I recommend, a timed lifting circuit hitting all compound muscle motions...
My Fave was always X=weight to 10 reps failure
No rest in between exercises, Upr push, Lwr push, Upr pull, Lwr pull, Upr?, Lwr?...

Rest...  Then Run it again...
Eventually cut the rest's and increase the # of times you complete the circuit 

Maybe calithenics on an off day ?

Mix that with a variety of cardio exercises, bike, swim, run, eliptical, stairs, sprints, basketball, etc...

The greater the variety the least chance you will get bored


----------



## FishOrCutBait (Jun 30, 2005)

Sure that'd be awesome, and fantastic, if you want to be a navy seal. They are stringy-strong, and could beat the sweet feces out of someone, but, thats cuz they are mean, not incredibly ripped and strong.

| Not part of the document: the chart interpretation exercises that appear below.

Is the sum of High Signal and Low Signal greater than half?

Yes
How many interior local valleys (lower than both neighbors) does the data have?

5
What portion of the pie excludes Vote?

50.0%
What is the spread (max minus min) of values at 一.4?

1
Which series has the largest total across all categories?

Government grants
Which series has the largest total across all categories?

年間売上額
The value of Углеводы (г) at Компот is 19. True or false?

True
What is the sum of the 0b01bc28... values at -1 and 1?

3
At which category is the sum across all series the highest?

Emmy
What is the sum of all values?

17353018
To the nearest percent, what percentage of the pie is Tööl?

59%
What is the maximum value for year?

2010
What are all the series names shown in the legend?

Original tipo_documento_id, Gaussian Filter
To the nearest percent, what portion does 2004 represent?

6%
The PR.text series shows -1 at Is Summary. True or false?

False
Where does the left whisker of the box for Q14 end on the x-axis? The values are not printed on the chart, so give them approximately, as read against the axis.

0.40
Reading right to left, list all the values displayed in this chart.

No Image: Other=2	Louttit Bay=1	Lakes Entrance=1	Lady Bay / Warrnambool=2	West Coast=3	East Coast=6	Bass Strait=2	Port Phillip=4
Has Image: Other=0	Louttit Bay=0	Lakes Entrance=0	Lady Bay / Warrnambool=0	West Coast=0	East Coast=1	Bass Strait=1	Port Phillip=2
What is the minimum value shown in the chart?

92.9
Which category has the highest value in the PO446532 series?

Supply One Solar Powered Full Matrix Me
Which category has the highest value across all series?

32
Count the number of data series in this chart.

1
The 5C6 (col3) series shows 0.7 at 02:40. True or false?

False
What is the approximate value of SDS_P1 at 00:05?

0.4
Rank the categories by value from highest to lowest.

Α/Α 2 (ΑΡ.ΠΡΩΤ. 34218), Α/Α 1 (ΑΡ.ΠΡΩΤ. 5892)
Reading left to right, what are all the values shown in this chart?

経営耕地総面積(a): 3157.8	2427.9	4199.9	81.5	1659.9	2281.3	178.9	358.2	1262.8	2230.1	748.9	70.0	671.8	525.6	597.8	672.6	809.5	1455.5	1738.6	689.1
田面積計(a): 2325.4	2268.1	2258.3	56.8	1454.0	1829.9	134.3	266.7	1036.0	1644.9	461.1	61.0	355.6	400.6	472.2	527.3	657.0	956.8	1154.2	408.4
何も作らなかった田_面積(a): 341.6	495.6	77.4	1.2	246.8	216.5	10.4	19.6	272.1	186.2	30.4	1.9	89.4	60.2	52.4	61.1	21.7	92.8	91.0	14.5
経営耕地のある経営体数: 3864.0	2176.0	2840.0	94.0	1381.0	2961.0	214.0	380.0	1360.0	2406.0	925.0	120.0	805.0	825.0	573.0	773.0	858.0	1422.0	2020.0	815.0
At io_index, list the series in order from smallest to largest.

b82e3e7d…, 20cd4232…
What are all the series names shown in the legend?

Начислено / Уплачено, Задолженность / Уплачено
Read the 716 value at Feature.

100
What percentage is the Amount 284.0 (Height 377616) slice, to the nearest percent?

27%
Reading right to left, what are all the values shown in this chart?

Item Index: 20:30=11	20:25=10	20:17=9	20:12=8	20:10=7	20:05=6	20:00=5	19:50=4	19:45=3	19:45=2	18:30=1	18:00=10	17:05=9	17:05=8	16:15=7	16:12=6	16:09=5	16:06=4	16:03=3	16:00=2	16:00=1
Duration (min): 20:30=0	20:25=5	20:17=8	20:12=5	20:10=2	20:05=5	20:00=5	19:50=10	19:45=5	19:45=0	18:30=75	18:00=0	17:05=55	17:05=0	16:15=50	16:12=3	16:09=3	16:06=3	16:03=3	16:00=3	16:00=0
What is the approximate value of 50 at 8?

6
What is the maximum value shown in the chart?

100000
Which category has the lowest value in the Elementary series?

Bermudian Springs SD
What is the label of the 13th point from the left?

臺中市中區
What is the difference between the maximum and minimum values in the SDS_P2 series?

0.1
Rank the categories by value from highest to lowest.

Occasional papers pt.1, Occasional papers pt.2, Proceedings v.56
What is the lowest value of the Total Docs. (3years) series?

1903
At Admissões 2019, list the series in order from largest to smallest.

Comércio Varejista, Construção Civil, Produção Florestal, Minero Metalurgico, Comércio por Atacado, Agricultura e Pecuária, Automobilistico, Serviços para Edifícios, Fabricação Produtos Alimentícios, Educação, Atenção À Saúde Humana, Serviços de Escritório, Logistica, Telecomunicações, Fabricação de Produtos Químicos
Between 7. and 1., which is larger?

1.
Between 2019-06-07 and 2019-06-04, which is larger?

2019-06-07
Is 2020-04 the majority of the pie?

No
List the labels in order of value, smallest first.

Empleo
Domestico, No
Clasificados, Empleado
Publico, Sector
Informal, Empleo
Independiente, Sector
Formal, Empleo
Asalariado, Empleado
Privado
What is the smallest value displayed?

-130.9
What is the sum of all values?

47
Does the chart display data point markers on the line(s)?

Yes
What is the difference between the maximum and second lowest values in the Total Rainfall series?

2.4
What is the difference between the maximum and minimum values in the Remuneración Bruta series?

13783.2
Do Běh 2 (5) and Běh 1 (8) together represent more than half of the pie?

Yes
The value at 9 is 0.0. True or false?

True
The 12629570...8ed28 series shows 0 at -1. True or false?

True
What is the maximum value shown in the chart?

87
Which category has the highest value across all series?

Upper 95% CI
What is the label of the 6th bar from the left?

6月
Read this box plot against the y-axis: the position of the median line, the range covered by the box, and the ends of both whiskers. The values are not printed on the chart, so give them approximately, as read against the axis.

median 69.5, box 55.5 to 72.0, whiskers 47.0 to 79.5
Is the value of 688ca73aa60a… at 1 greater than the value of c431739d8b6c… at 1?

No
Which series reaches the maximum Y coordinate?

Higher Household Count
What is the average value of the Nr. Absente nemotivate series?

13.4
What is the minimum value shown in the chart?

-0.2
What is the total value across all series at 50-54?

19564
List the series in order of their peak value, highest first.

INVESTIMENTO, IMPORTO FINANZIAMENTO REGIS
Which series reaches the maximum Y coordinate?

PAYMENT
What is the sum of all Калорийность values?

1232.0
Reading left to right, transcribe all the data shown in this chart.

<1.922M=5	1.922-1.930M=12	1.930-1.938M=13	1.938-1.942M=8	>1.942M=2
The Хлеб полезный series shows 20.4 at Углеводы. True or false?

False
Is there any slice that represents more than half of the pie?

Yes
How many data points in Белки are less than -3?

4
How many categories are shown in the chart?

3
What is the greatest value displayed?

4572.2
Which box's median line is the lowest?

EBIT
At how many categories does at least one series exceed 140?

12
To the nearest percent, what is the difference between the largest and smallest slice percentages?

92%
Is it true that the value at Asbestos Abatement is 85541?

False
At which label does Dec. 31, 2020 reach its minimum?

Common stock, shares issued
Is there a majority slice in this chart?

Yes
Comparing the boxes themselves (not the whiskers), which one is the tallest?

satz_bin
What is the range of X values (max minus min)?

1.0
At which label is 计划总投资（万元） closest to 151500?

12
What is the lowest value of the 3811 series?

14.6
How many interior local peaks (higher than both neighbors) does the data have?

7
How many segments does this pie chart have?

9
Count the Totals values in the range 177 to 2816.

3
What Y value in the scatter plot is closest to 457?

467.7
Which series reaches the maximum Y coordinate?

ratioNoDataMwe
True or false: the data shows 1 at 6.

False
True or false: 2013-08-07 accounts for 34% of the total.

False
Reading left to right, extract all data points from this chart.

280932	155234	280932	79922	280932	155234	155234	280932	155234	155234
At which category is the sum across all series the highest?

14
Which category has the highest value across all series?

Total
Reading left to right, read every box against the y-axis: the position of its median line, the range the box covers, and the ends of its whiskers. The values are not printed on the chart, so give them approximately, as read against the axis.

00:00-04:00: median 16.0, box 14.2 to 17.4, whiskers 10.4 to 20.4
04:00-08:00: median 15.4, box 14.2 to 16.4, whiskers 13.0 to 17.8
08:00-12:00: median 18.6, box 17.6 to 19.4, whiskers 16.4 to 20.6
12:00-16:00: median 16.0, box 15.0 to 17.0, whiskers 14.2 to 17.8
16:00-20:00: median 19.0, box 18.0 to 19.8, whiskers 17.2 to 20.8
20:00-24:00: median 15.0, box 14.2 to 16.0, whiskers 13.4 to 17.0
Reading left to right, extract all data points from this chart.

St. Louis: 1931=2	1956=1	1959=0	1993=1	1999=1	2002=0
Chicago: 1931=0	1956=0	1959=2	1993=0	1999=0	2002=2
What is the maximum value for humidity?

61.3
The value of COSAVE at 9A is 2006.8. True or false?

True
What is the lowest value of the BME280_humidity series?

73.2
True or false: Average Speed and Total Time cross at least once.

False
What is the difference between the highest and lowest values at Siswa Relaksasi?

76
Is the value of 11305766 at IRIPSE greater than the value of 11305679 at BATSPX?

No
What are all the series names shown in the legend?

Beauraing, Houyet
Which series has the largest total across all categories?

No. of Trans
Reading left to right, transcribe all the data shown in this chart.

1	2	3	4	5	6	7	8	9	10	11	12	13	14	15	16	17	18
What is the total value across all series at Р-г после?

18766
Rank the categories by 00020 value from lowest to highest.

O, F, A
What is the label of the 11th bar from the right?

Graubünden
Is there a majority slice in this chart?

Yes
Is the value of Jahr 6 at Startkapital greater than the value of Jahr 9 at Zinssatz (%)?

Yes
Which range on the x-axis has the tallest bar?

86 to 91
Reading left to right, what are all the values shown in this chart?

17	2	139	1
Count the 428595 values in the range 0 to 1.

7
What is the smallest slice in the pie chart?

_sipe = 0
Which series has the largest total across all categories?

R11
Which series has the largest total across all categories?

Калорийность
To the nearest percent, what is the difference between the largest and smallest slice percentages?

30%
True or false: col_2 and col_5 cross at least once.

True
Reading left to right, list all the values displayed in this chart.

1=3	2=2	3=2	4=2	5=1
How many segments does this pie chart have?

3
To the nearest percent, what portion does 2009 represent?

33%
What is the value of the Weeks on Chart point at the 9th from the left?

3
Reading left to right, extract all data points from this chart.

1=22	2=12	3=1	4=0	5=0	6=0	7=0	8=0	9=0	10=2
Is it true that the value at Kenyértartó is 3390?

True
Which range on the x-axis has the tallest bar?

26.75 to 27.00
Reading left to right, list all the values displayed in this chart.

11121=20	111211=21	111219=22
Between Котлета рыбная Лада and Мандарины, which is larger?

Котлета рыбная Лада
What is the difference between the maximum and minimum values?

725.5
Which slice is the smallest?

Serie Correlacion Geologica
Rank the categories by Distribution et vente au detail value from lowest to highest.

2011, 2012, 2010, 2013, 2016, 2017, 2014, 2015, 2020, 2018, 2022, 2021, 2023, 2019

If you want straight up muscle mass, get on a good free-weights program, i.e. P/RR/S, HIT, P-Side, West-side, Max-ot... The list goes on


----------



## NeedMuscleMass (Jun 30, 2005)

FishOrCutBait said:
			
		

> Sure that'd be awesome, and fantastic, if you want to be a navy seal. They are stringy-strong, and could beat the sweet feces out of someone, but, thats cuz they are mean, not incredibly ripped and strong.
> 
> If you want straight up muscle mass, get on a good free-weights program, i.e. P/RR/S, HIT, P-Side, West-side, Max-ot... The list goes on



What is P/RS/S? i see it on a bunch of journals.. I'm thinking of starting a HST program next week


----------



## GFR (Jun 30, 2005)

My opinion is Navy Seals are pussy's


----------



## The Monkey Man (Jun 30, 2005)

ForemanRules said:
			
		

> My opinion is Navy Seals are pussy's


Punks and pusses !


----------



## FishOrCutBait (Jun 30, 2005)

ForemanRules said:
			
		

> My opinion is Navy Seals are pussy's


You ever wanted to be able to give yourself head? Because, if you say that to one's face, you'll be able to, without bending over. 

Ponder that for a while...  

BTW, P/RR/S is a routine made by Gopro, there is in fact a sticky in the training section. You should read it.


----------



## GFR (Jun 30, 2005)

FishOrCutBait said:
			
		

> You ever wanted to be able to give yourself head? Because, if you say that to one's face, you'll be able to, without bending over.
> 
> Ponder that for a while...
> 
> BTW, P/RR/S is a routine made by Gopro, there is in fact a sticky in the training section. You should read it.


Please I have two buddy's who were navy seals......can't you take a joke   
BTW, I know all their moves


----------



## NeedMuscleMass (Jun 30, 2005)

FishOrCutBait said:
			
		

> You ever wanted to be able to give yourself head? Because, if you say that to one's face, you'll be able to, without bending over.
> 
> Ponder that for a while...
> 
> BTW, P/RR/S is a routine made by Gopro, there is in fact a sticky in the training section. You should read it.



LOL.. been looking all over and its right there infront of me..


----------



## oceancaldera207 (Aug 5, 2009)

sorry to bring up this ancient thread but I was looking at this thing myself lately. It seems like just the thing I need to increase endurance, cut a little weight, and prepare for a really serious weight training cycle. 
I was thinking maybe to shorten it to six weeks, and to add in some freeweights two or three days a week. 


> LAM you don't need to do all of the running to have low body fat. you can run sprints 3x a week which takes 10-15 minutes each session.
> 
> I lost about 20 lbs of LBM when I went through BUD/s. distance running is not conducive to maintaning a high amount of LBM due to the increases of resting serum cortisol levels.



Im sure that this is true, but the pace up to six weeks seems like it would be really beneficial. The upper body stuff is probably useful in building up lots of slow twitch.
Also I guess then at 6 weeks one could decide wether its feasable to continue, perhaps then keeping week six pace for the remainig 3 weeks.

I can do all the upper body excercises easily (except for pullups, which i can only do a few) so they shouldnt interfere with the weight training. A set of 30 pushups is pretty easy, a set of 25 dips is not hard at all. As of right now I run five miles once a month or so, and try to run a couple miles 2x a week. Im at about 9 min per mile pace..i guess not too bad for weighing 235.
Id really like to see what a regimine like that could do for someone.

anyways, its just a thought


----------